§ **Fragmento del documento**
◇ ◇ ◇ ◇ ◇ ◇ ◇

Huertas de membrillo, de nogales y campos de trigo, Jalpa de Cánovas se levanta ya casi en el límite con Jalisco. Su vida comenzó como una hacienda, esa que alguna vez perteneció a don Manuel Cánovas, a quien debe su apellido el pueblo. Ahí están, para dar cuenta del pasado, las viejas trojes, la extinta tienda de raya, la casa del administrador y el pequeño Santuario de Guadalupe donde antes rezaban los hacendados y hoy lo hacen los habitantes.
El motivo
Jalpa de Cánovas solía ser una hacienda
Lo que primero fue una encomienda española y después una hacienda ganadera, es hoy el pueblo de Jalpa.
A finales del siglo XIX, Guadalupe Cánovas heredó de su padre, don Manuel, las 32,000 has. con las que contaba la finca.
Entre ella y su esposo Oscar Braniff administraron las tierras hasta que estas se perdieron después de la Revolución.

◇ ◇ ◇ ◇ ◇ ◇ ◇

[Entradas de datos recopiladas]

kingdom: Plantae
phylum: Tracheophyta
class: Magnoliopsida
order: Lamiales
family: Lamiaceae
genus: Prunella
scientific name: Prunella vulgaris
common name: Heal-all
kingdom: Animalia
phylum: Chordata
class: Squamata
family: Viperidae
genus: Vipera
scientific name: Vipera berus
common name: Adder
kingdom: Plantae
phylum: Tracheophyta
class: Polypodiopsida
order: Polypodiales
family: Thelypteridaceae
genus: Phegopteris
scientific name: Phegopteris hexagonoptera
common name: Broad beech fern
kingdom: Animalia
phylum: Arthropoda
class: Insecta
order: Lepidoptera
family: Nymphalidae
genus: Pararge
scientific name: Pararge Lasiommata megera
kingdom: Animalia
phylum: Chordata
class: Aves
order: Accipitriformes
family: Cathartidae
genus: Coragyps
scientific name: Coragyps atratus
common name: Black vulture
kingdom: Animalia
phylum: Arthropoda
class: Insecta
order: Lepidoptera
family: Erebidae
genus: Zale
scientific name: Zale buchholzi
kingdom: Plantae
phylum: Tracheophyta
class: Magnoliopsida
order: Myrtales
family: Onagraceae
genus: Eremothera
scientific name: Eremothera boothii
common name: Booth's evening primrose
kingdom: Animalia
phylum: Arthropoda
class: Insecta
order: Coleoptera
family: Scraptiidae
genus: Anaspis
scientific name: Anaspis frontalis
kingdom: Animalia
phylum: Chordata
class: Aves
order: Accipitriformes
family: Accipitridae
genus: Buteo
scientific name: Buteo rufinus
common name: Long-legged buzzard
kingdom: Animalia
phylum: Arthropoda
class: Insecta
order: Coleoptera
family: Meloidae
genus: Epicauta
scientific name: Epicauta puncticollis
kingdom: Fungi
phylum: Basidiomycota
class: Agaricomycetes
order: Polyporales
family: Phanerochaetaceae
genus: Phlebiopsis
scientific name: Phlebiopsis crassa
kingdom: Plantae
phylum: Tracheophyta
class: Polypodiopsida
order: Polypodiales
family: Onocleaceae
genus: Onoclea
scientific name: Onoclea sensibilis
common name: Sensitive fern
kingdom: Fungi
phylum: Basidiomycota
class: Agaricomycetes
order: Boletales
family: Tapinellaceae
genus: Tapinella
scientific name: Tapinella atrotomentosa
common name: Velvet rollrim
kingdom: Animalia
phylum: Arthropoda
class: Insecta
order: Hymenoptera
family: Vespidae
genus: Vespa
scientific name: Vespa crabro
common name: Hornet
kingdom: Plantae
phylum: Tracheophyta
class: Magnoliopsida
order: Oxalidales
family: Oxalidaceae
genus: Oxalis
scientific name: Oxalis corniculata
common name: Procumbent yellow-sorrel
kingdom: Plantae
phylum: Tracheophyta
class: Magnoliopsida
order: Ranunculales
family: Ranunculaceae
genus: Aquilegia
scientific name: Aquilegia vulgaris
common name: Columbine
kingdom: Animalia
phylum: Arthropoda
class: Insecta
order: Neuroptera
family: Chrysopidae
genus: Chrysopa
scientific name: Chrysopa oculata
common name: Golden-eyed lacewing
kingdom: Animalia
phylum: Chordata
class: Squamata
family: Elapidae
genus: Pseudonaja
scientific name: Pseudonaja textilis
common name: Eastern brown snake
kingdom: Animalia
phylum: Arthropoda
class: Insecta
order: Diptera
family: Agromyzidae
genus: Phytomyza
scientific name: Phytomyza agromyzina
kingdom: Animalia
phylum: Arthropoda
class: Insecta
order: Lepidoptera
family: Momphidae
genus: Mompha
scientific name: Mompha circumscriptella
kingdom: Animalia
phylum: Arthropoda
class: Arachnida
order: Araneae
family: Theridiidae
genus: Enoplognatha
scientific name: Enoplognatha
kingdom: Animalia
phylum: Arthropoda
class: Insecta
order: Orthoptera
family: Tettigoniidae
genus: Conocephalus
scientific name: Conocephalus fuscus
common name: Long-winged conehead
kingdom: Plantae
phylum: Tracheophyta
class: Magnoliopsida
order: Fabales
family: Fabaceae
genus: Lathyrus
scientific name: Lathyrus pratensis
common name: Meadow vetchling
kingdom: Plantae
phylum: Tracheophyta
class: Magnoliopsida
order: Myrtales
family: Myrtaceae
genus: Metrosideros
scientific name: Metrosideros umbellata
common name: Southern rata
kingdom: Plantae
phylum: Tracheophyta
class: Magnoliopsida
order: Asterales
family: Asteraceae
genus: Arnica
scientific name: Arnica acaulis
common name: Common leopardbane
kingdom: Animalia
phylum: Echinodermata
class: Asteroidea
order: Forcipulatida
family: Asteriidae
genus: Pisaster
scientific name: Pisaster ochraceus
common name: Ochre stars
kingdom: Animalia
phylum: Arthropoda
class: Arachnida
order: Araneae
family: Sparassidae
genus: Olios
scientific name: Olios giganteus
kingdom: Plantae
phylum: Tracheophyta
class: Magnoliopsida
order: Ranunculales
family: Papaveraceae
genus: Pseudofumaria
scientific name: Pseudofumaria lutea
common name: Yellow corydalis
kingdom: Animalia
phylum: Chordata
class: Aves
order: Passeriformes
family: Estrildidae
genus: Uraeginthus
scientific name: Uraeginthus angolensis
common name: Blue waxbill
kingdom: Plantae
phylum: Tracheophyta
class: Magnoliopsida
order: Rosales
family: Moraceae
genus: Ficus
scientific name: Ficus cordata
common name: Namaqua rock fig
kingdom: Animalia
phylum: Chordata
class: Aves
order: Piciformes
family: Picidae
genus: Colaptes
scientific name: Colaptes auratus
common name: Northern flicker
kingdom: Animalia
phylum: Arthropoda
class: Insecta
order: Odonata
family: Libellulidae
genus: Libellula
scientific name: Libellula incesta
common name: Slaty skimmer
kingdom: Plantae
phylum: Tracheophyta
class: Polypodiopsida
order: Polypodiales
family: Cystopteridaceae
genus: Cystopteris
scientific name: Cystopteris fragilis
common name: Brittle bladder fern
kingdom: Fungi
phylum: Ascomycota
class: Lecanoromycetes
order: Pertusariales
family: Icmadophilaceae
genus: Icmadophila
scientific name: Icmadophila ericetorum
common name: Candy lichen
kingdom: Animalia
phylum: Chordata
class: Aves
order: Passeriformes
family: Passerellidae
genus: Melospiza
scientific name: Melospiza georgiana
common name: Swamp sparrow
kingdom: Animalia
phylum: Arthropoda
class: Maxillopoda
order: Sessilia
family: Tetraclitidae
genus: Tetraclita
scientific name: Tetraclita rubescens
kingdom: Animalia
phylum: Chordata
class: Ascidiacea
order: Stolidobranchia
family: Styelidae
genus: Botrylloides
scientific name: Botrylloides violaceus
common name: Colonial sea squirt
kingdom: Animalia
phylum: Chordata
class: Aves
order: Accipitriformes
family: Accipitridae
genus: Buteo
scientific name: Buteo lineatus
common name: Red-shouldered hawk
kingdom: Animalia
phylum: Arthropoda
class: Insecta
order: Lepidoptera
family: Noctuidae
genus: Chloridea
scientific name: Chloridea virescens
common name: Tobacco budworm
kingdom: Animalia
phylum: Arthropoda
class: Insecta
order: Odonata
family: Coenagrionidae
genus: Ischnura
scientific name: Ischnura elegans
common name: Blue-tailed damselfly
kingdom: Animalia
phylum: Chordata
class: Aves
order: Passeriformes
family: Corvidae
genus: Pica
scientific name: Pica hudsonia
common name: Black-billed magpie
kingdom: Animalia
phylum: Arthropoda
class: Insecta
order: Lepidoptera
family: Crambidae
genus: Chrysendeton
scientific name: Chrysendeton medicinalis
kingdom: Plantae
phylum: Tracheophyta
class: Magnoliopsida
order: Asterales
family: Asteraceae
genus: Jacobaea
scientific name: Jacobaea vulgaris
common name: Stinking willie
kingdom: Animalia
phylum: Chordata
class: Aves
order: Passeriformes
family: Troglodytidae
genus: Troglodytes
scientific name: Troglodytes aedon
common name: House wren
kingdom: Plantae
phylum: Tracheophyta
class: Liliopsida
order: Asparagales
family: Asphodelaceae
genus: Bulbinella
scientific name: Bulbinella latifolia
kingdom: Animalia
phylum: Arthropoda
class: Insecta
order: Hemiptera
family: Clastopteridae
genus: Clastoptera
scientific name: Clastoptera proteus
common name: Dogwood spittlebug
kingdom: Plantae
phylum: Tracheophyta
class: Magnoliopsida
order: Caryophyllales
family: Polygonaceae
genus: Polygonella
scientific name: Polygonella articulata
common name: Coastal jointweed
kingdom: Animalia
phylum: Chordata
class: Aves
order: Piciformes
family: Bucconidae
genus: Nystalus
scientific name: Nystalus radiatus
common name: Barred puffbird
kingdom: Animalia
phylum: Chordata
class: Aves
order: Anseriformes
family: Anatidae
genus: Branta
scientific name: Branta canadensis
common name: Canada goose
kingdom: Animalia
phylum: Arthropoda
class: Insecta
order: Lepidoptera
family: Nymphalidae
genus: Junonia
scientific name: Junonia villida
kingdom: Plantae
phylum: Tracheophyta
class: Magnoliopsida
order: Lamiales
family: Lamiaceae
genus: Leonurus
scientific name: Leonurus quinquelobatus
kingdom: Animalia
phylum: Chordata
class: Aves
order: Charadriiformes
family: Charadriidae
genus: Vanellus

◇ ◇ ◇ ◇ ◇ ◇ ◇

§ **Actividades**
(a) Responde, a partir del texto sobre Jalpa de Cánovas:
(i) ¿Con qué estado se encuentra casi en el límite el pueblo?
(ii) ¿Cuántas hectáreas tenía la finca que heredó Guadalupe Cánovas?
(iii) ¿Con quién administró ella las tierras?
(b) Enumera las construcciones que, según el texto sobre Jalpa de Cánovas, dan cuenta del pasado del pueblo.
(c) Prosigue el texto sobre Jalpa de Cánovas después de su última oración.
Los registros no intervienen en este trabajo.

§ **Solucionario**
(a)
(i) Con Jalisco.
(ii) 32,000 hectáreas.
(iii) Con su esposo, Oscar Braniff.

(b) Las viejas trojes, la extinta tienda de raya, la casa del administrador y el pequeño Santuario de Guadalupe.

(c)
Hoy solo quedan el casco, convertido en museo, y unos cuantos edificios que formaban parte de la hacienda.
Lo básico en Jalpa de Cánovas
Entra a conocer el casco de la Hacienda de Jalpa para que veas cómo vivieron sus dueños.
Imprescindible
Recorrer los viñedos de Bodega el Lobo y probar sus vinos nombrados como algunas óperas.
Acudir a la Presa Nueva o a la Presa Santa Efigenia y pasear en kayak o lancha.
Hospédate en la Hacienda Cañada de Negros y conocer la iglesia a un costado, dedicada a la Virgen de la Luz.